© Reuters. Juan Jose Echavarria, General Manager of the Central Bank of Colombia, speaks during the presentation of the quarterly economic report, in Bogota
BOGOTA (Reuters) – Colombia’s central bank board cut the benchmark interest rate by 50 basis points to a historic low of 2.75% on Friday, as policymakers continue trying to stoke the economy ahead of a predicted recession.
The decision was backed by five of seven board members, the board said in a statement. The two dissenting members backed a cut of 25%.
“We are responding to the drop in inflation and its estimates, to falling growth, to rising unemployment, to what the country is experiencing in this terrible pandemic,” board chief Juan Jose Echavarria said during a virtual press conference, adding there is debate about how far cuts should go.
The board has cut the rate for three consecutive months, after holding it steady for nearly two years.
The voting tallied with predictions by analysts in a Reuters survey, a majority of whom expected a cut of 50 basis points, while a minority predicted cuts of other amounts.
Colombia started a national quarantine in late March. While restrictions on many sectors have begun to relax, the quarantine is set to continue until July 1.

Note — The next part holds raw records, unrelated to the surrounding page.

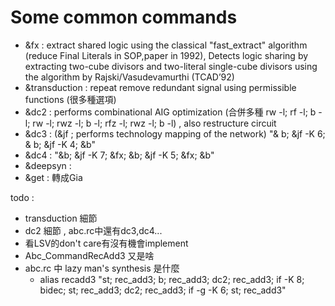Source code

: # Some common commands 

- &fx : extract shared logic using the classical "fast_extract" algorithm  (reduce Final Literals in SOP,paper in 1992),
 Detects logic sharing by extracting two-cube divisors and two-literal single-cube divisors using the algorithm by Rajski/Vasudevamurthi (TCAD’92)
- &transduction : repeat remove redundant signal using permissible functions (很多種選項)
- &dc2 : performs combinational AIG optimization (合併多種 rw -l; rf -l; b -l; rw -l; rwz -l; b -l; rfz -l; rwz -l; b -l) , also  restructure circuit
- &dc3 : (&jf ; performs technology mapping of the network)  "& b; &jf -K 6; & b; &jf -K 4; &b"
- &dc4 :  "&b; &jf -K 7; &fx; &b; &jf -K 5; &fx; &b"
- &deepsyn : 
- &get : 轉成Gia


todo : 
- transduction 細節
- dc2 細節 , abc.rc中還有dc3,dc4...
- 看LSV的don't care有沒有機會implement
- Abc_CommandRecAdd3 又是啥
- abc.rc 中 lazy man's synthesis 是什麼
    - alias recadd3     "st; rec_add3; b; rec_add3; dc2; rec_add3; if -K 8; bidec; st; rec_add3; dc2; rec_add3; if -g -K 6; st; rec_add3"

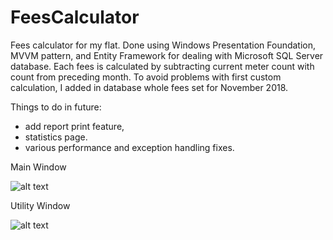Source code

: # FeesCalculator
Fees calculator for my flat. Done using Windows Presentation Foundation, MVVM pattern, and Entity Framework for dealing with Microsoft SQL Server database. Each fees is calculated by subtracting current meter count with count from preceding month. To avoid problems with first custom calculation, I added in database whole fees set for November 2018. 

Things to do in future:
- add report print feature,
- statistics page.
- various performance and exception handling fixes.

Main Window

![alt text](https://i.imgur.com/qWb74L2.png)

Utility Window

![alt text](https://i.imgur.com/Sl3BC0G.png)
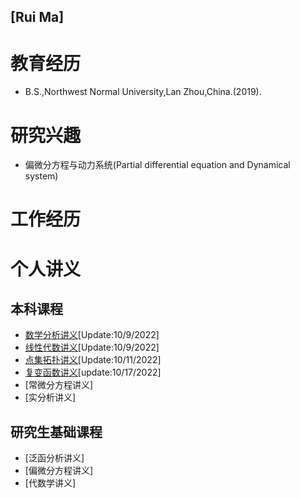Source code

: ## [Rui Ma]

# 教育经历
* B.S.,Northwest Normal University,Lan Zhou,China.(2019).  

# 研究兴趣
* 偏微分方程与动力系统(Partial differential equation and Dynamical system)  

# 工作经历
  
# 个人讲义
## 本科课程
* [数学分析讲义](数学分析.pdf)[Update:10/9/2022]
* [线性代数讲义](线性代数.pdf)[Update:10/9/2022]
* [点集拓扑讲义](拓扑.pdf)[Update:10/11/2022]
* [复变函数讲义](复变函数.pdf)[update:10/17/2022]
* [常微分方程讲义]
* [实分析讲义]
  
## 研究生基础课程
* [泛函分析讲义]
* [偏微分方程讲义]
* [代数学讲义]
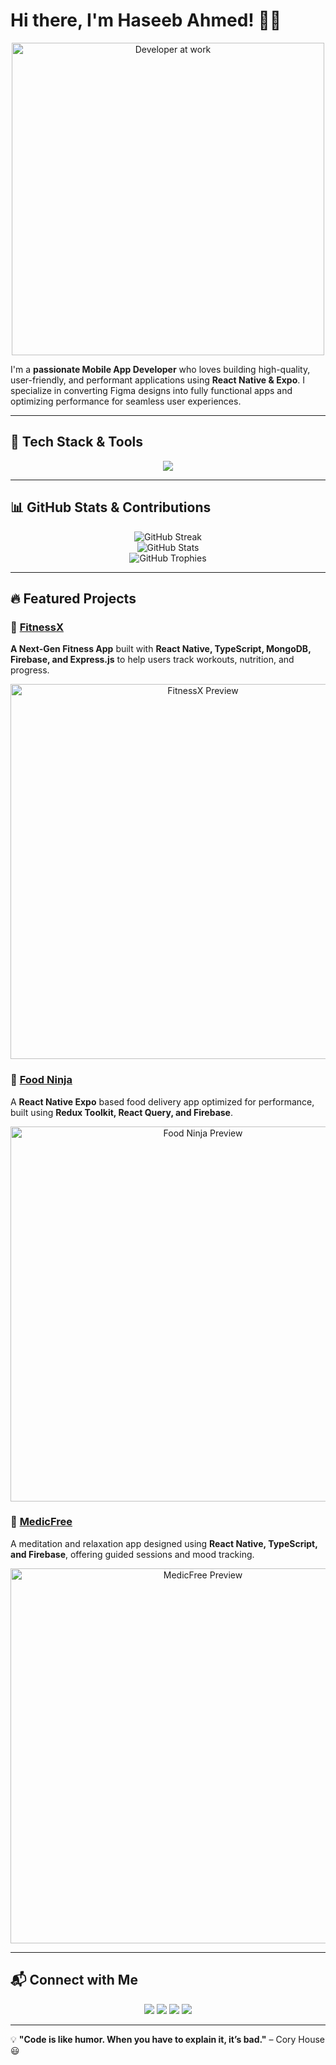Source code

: 

# Hi there, I'm Haseeb Ahmed! 👋🚀

<div align="center">
  <img src="https://user-images.githubusercontent.com/your-gif.gif" width="500" alt="Developer at work"/>
</div>

I'm a **passionate Mobile App Developer** who loves building high-quality, user-friendly, and performant applications using **React Native & Expo**. I specialize in converting Figma designs into fully functional apps and optimizing performance for seamless user experiences.

---

## 🚀 Tech Stack & Tools

<div align="center">
  <img src="https://skillicons.dev/icons?i=react,expo,ts,redux,firebase,mongodb,express,figma,git" />
</div>

---

## 📊 GitHub Stats & Contributions

<div align="center">
  <img src="https://github-readme-streak-stats.herokuapp.com/?user=haseebahmeddev&theme=radical" alt="GitHub Streak" />
  <br/>
  <img src="https://github-readme-stats.vercel.app/api?username=haseebahmeddev&show_icons=true&theme=radical" alt="GitHub Stats" />
  <br/>
  <img src="https://github-profile-trophy.vercel.app/?username=haseebahmeddev&theme=radical&no-frame=true&margin-w=10" alt="GitHub Trophies" />
</div>

---

## 🔥 Featured Projects

### 🚀 [FitnessX](https://github.com/haseebahmeddev/fitnessx)
**A Next-Gen Fitness App** built with **React Native, TypeScript, MongoDB, Firebase, and Express.js** to help users track workouts, nutrition, and progress.

<div align="center">
  <img src="https://user-images.githubusercontent.com/fitnessx-app-preview.gif" width="600" alt="FitnessX Preview"/>
</div>

### 🍔 [Food Ninja](https://github.com/haseebahmeddev/food-ninja)
A **React Native Expo** based food delivery app optimized for performance, built using **Redux Toolkit, React Query, and Firebase**.

<div align="center">
  <img src="https://user-images.githubusercontent.com/food-ninja-preview.gif" width="600" alt="Food Ninja Preview"/>
</div>

### 🧘 [MedicFree](https://github.com/haseebahmeddev/medicfree)
A meditation and relaxation app designed using **React Native, TypeScript, and Firebase**, offering guided sessions and mood tracking.

<div align="center">
  <img src="https://user-images.githubusercontent.com/medicfree-preview.gif" width="600" alt="MedicFree Preview"/>
</div>

---

## 📬 Connect with Me

<div align="center">
  <a href="https://linkedin.com/in/haseebahmeddev"><img src="https://img.shields.io/badge/LinkedIn-0A66C2?style=for-the-badge&logo=linkedin&logoColor=white"/></a>
  <a href="https://github.com/haseebahmeddev"><img src="https://img.shields.io/badge/GitHub-181717?style=for-the-badge&logo=github&logoColor=white"/></a>
  <a href="https://twitter.com/haseebahmeddev"><img src="https://img.shields.io/badge/Twitter-1DA1F2?style=for-the-badge&logo=twitter&logoColor=white"/></a>
  <a href="https://haseebahmed.dev"><img src="https://img.shields.io/badge/Portfolio-FF5722?style=for-the-badge&logo=web&logoColor=white"/></a>
</div>

---

💡 **"Code is like humor. When you have to explain it, it’s bad."** – Cory House 😃
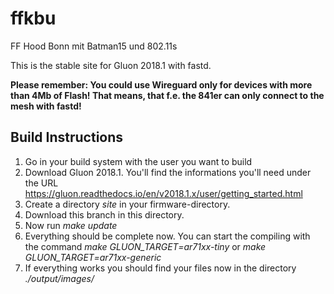 # ffkbu
FF Hood Bonn mit Batman15 und 802.11s


This is the stable site for Gluon 2018.1 with fastd.

__Please remember:
You could use Wireguard only for devices with more than 4Mb of Flash! That means, that f.e. the 841er can only connect to the mesh with fastd!__


## Build Instructions

1. Go in your build system with the user you want to build
2. Download Gluon 2018.1. You'll find the informations you'll need under the URL https://gluon.readthedocs.io/en/v2018.1.x/user/getting_started.html
3. Create a directory *site* in your firmware-directory.
4. Download this branch in this directory.
5. Now run *make update*
6. Everything should be complete now. You can start the compiling with the command *make GLUON_TARGET=ar71xx-tiny* or *make GLUON_TARGET=ar71xx-generic*
7. If everything works you should find your files now in the directory *./output/images/*

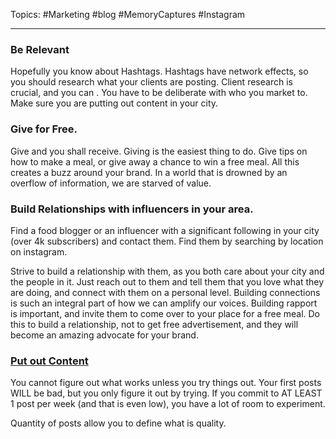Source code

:Topics:
#Marketing #blog #MemoryCaptures #Instagram

---
 ### Be Relevant
Hopefully you know about Hashtags. Hashtags have network effects, so you should research what your clients are posting. Client research is crucial, and you can . You have to be deliberate with who you market to. Make sure you are putting out content in your city.

### Give for Free.
Give and you shall receive. Giving is the easiest thing to do. Give tips on how to make a meal, or give away a chance to win a free meal. All this creates a buzz around your brand. In a world that is drowned by an overflow of information, we are starved of value. 

### Build Relationships with influencers in your area.
Find a food blogger or an influencer with a significant following in your city (over 4k subscribers) and contact them. Find them by searching by location on instagram.

Strive to build a relationship with them, as you both care about your city and the people in it. Just reach out to them and tell them that you love what they are doing, and connect with them on a personal level. Building connections is such an integral part of how we can amplify our voices. Building rapport is important, and invite them to come over to your place for a free meal. Do this to build a relationship, not to get free advertisement, and they will become an amazing advocate for your brand. 

### [Put out Content](Content%20Quantity)
You cannot figure out what works unless you try things out. Your first posts WILL be bad, but you only figure it out by trying. If you commit to AT LEAST 1 post per week (and that is even low), you have a lot of room to experiment.

Quantity of posts allow you to define what is quality. 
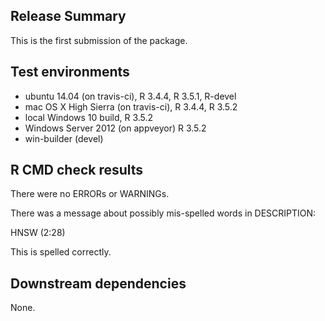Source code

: ## Release Summary

This is the first submission of the package.

## Test environments

* ubuntu 14.04 (on travis-ci), R 3.4.4, R 3.5.1, R-devel
* mac OS X High Sierra (on travis-ci), R 3.4.4, R 3.5.2
* local Windows 10 build, R 3.5.2
* Windows Server 2012 (on appveyor) R 3.5.2
* win-builder (devel)

## R CMD check results

There were no ERRORs or WARNINGs.

There was a message about possibly mis-spelled words in DESCRIPTION:

  HNSW (2:28)
 
This is spelled correctly.

## Downstream dependencies

None.
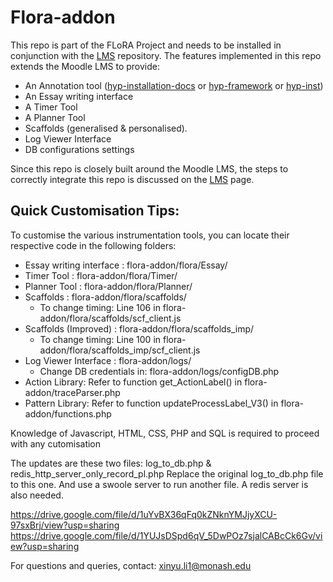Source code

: # Flora-addon

[LMS]: https://github.com/Xinyu-Li/flora-lms
[hyp-installation-docs]: https://memex.readthedocs.io/en/stable/index.html
[hyp-framework]: https://github.com/ssin122/flora-addon/blob/main/h.pdf
[hyp-inst]:https://github.com/ssin122/flora-addon/blob/main/hyp_inst.md

This repo is part of the FLoRA Project and needs to be installed in conjunction with the [LMS] repository. The features implemented in this repo extends the  Moodle LMS to provide:

* An Annotation tool  ([hyp-installation-docs] or [hyp-framework] or [hyp-inst])
* An Essay writing interface
* A Timer Tool
* A Planner Tool
* Scaffolds (generalised & personalised).
* Log Viewer Interface
* DB configurations settings

Since this repo is closely built around the Moodle LMS, the steps to correctly integrate this repo is discussed on the [LMS] page.

## Quick Customisation Tips:
To customise the various instrumentation tools, you can locate their respective code in the following folders:
* Essay writing interface : flora-addon/flora/Essay/
* Timer Tool : flora-addon/flora/Timer/
* Planner Tool : flora-addon/flora/Planner/
* Scaffolds : flora-addon/flora/scaffolds/
  -  To change timing: Line 106 in flora-addon/flora/scaffolds/scf_client.js
* Scaffolds (Improved) : flora-addon/flora/scaffolds_imp/
  -  To change timing: Line 100 in flora-addon/flora/scaffolds_imp/scf_client.js
* Log Viewer Interface : flora-addon/logs/
  -  Change DB credentials in: flora-addon/logs/configDB.php 
* Action Library: Refer to function get_ActionLabel() in flora-addon/traceParser.php 
* Pattern Library: Refer to function updateProcessLabel_V3() in flora-addon/functions.php 

Knowledge of Javascript, HTML, CSS, PHP and SQL is required to proceed with any cutomisation

The updates are these two files: log_to_db.php & redis_http_server_only_record_pl.php
Replace the original log_to_db.php file to this one.
And use a swoole server to run another file.
A redis server is also needed.

https://drive.google.com/file/d/1uYvBX36qFq0kZNknYMJjyXCU-97sxBrj/view?usp=sharing
https://drive.google.com/file/d/1YUJsDSpd6qV_5DwPOz7sjalCABcCk6Gv/view?usp=sharing

For questions and queries, contact: xinyu.li1@monash.edu
 
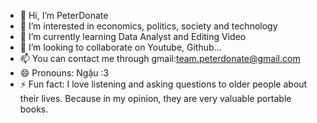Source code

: - 👋 Hi, I’m PeterDonate
- 👀 I’m interested in economics, politics, society and technology
- 🌱 I’m currently learning Data Analyst and Editing Video
- 💞️ I’m looking to collaborate on Youtube, Github...
- 📫 You can contact me through gmail:team.peterdonate@gmail.com
- 😄 Pronouns: Ngậu :3
- ⚡ Fun fact: I love listening and asking questions to older people about their lives. Because in my opinion, they are very valuable portable books.
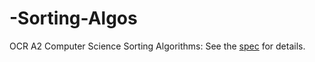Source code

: # -Sorting-Algos
OCR A2 Computer Science Sorting Algorithms: See the [spec](http://www.ocr.org.uk/Images/170844-specification-accredited-a-level-gce-computer-science-h446.pdf) for details.
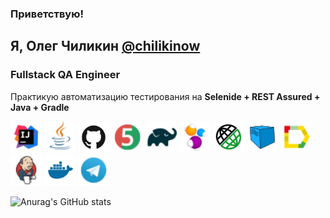 ### Приветствую!
## Я, Олег Чиликин [@chilikinow](https://t.me/glazmaikh) </br>
### Fullstack QA Engineer
Практикую автоматизацию тестирования на 
<b>Selenide + REST Assured + Java + Gradle</b> </br>

<a href="https://www.jetbrains.com/idea/"><img src="/icons/Intelij_IDEA.png" width="50" height="50"  alt="IDEA"/></a>
<a href="https://www.java.com/"><img src="/icons/Java.png" width="50" height="50"  alt="Java"/></a>
<a href="https://github.com/"><img src="/icons/GitHub-Mark.png" width="50" height="50"  alt="Github"/></a>
<a href="https://junit.org/junit5/"><img src="/icons/JUnit5.png" width="50" height="50"  alt="JUnit 5"/></a>
<a href="https://gradle.org/"><img src="/icons/Gradle.png" width="50" height="50"  alt="Gradle"/></a>
<a href="https://selenide.org/"><img src="/icons/Selenide.png" width="50" height="50"  alt="Selenide"/></a>
<a href="https://rest-assured.io/"><img src="/icons/RestAssured.svg" width="50" height="50"  alt="RestAssured"/></a>
<a href="https://aerokube.com/selenoid/"><img src="/icons/Selenoid.png" width="50" height="50"  alt="Selenoid"/></a>
<a href="https://github.com/allure-framework/allure2"><img src="/icons/Allure_Report.png" width="50" height="50"  alt="Allure"/></a>
<a href="https://www.jenkins.io/"><img src="/icons/Jenkins.png" width="50" height="50"  alt="Jenkins"/></a>
<a href="https://www.docker.com/"><img src="/icons/docker.svg" width="50" height="50"  alt="docker"/></a>
<a href="https://t.me/chilikinow"><img src="/icons/Telegram.png" width="50" height="50"  alt="Telegram"/></a>

![Anurag's GitHub stats](https://github-readme-stats.vercel.app/api?username=chilikinow&show_icons=true&theme=tokyonight)



<!--
**chilikinow/chilikinow** is a ✨ _special_ ✨ repository because its `README.md` (this file) appears on your GitHub profile.

Here are some ideas to get you started:

- 🔭 I’m currently working on ...
- 🌱 I’m currently learning ...
- 👯 I’m looking to collaborate on ...
- 🤔 I’m looking for help with ...
- 💬 Ask me about ...
- 📫 How to reach me: ...
- 😄 Pronouns: ...
- ⚡ Fun fact: ...
-->
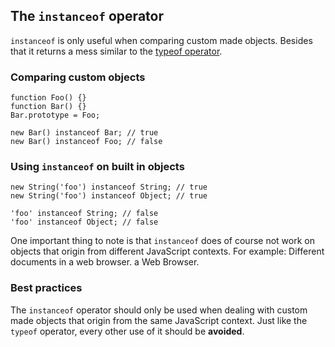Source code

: ## The `instanceof` operator

`instanceof` is only useful when comparing custom made objects. Besides that it
returns a mess similar to the [typeof operator](#typeof).

### Comparing custom objects

    function Foo() {}
    function Bar() {}
    Bar.prototype = Foo;

    new Bar() instanceof Bar; // true
    new Bar() instanceof Foo; // false

### Using `instanceof` on built in objects

    new String('foo') instanceof String; // true
    new String('foo') instanceof Object; // true

    'foo' instanceof String; // false
    'foo' instanceof Object; // false

One important thing to note is that `instanceof` does of course not work on
objects that origin from different JavaScript contexts. For example: Different
documents in a web browser.
a Web Browser.

### Best practices

The `instanceof` operator should only be used when dealing with custom made 
objects that origin from the same JavaScript context. Just like the `typeof` 
operator, every other use of it should be **avoided**.

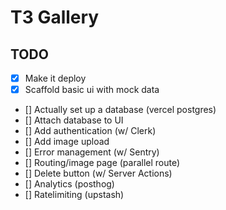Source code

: # T3 Gallery

## TODO

- [x] Make it deploy
- [x] Scaffold basic ui with mock data
- [] Actually set up a database (vercel postgres)
- [] Attach database to UI
- [] Add authentication (w/ Clerk)
- [] Add image upload
- [] Error management (w/ Sentry)
- [] Routing/image page (parallel route)
- [] Delete button (w/ Server Actions)
- [] Analytics (posthog)
- [] Ratelimiting (upstash)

The Andean country’s economy will contract by 5.5% this year, the finance ministry predicts.
Unemployment numbers spiked in April. The urban jobless rate was up to 23.5%, from 11.1% in the same month of 2019, while the national rate was 19.8%, nearly double the 10.3% recorded a year earlier.
Economic growth – which was 1.1% year-on-year in the first quarter – will likely be worse in the second quarter, Echavarria said.
“We expect this second quarter will be the worst of all and that conditions will begin to improve little by little as time passes,” Echavarria said.
Analysts expect the bank to continue lowering the rate for the rest of the year. Echavarria did not rule out the possibility of negative rates, but said he did not favor them.